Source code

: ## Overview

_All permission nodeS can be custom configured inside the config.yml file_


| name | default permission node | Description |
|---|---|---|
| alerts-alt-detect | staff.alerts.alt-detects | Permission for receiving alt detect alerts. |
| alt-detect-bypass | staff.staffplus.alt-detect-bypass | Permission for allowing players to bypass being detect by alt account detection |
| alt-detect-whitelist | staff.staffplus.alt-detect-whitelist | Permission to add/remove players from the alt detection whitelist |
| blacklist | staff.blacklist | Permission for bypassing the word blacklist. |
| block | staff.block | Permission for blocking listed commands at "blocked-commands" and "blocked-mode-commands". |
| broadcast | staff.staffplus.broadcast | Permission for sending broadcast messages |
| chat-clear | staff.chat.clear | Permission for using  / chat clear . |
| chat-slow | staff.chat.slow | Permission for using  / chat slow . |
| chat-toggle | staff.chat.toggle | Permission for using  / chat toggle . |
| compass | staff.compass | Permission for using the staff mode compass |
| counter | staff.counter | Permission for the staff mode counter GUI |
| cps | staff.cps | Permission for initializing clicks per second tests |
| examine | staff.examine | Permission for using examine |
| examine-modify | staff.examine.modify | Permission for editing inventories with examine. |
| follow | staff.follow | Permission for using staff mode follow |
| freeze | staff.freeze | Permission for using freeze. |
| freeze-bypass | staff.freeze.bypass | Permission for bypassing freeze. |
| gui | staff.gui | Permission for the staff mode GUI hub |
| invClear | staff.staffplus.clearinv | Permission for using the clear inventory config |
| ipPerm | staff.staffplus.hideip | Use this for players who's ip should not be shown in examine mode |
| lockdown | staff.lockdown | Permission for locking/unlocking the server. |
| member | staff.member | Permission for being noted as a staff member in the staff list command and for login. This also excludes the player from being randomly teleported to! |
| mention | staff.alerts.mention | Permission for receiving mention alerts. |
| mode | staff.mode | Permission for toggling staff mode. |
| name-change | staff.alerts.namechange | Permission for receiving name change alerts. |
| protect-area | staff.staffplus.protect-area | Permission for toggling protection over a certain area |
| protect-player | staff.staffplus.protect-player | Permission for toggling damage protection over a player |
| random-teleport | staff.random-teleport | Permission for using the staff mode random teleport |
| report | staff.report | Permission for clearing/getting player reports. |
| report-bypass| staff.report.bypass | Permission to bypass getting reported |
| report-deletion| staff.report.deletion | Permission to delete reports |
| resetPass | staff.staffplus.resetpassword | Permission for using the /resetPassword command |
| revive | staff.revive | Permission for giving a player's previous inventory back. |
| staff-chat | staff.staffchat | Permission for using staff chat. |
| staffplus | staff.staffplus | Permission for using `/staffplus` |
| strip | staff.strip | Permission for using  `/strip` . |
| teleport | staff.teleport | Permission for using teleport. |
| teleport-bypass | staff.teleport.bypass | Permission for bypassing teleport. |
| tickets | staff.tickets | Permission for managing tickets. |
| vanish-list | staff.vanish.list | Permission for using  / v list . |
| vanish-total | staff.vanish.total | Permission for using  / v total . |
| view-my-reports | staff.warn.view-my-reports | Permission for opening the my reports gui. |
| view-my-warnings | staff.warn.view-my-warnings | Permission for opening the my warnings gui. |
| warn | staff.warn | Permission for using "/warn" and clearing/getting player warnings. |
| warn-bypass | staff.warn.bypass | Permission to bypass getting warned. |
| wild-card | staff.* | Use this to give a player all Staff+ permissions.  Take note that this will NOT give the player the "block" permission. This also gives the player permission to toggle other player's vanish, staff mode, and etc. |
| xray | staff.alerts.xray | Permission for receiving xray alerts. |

## WHAT THIS TASK INVOLVES:
Return an exact copy of only the lines from the one with "bypassing teleport. |" through the end of the listing above, both included.

## REPLY TO THE TASK:
| teleport-bypass | staff.teleport.bypass | Permission for bypassing teleport. |
| tickets | staff.tickets | Permission for managing tickets. |
| vanish-list | staff.vanish.list | Permission for using  / v list . |
| vanish-total | staff.vanish.total | Permission for using  / v total . |
| view-my-reports | staff.warn.view-my-reports | Permission for opening the my reports gui. |
| view-my-warnings | staff.warn.view-my-warnings | Permission for opening the my warnings gui. |
| warn | staff.warn | Permission for using "/warn" and clearing/getting player warnings. |
| warn-bypass | staff.warn.bypass | Permission to bypass getting warned. |
| wild-card | staff.* | Use this to give a player all Staff+ permissions.  Take note that this will NOT give the player the "block" permission. This also gives the player permission to toggle other player's vanish, staff mode, and etc. |
| xray | staff.alerts.xray | Permission for receiving xray alerts. |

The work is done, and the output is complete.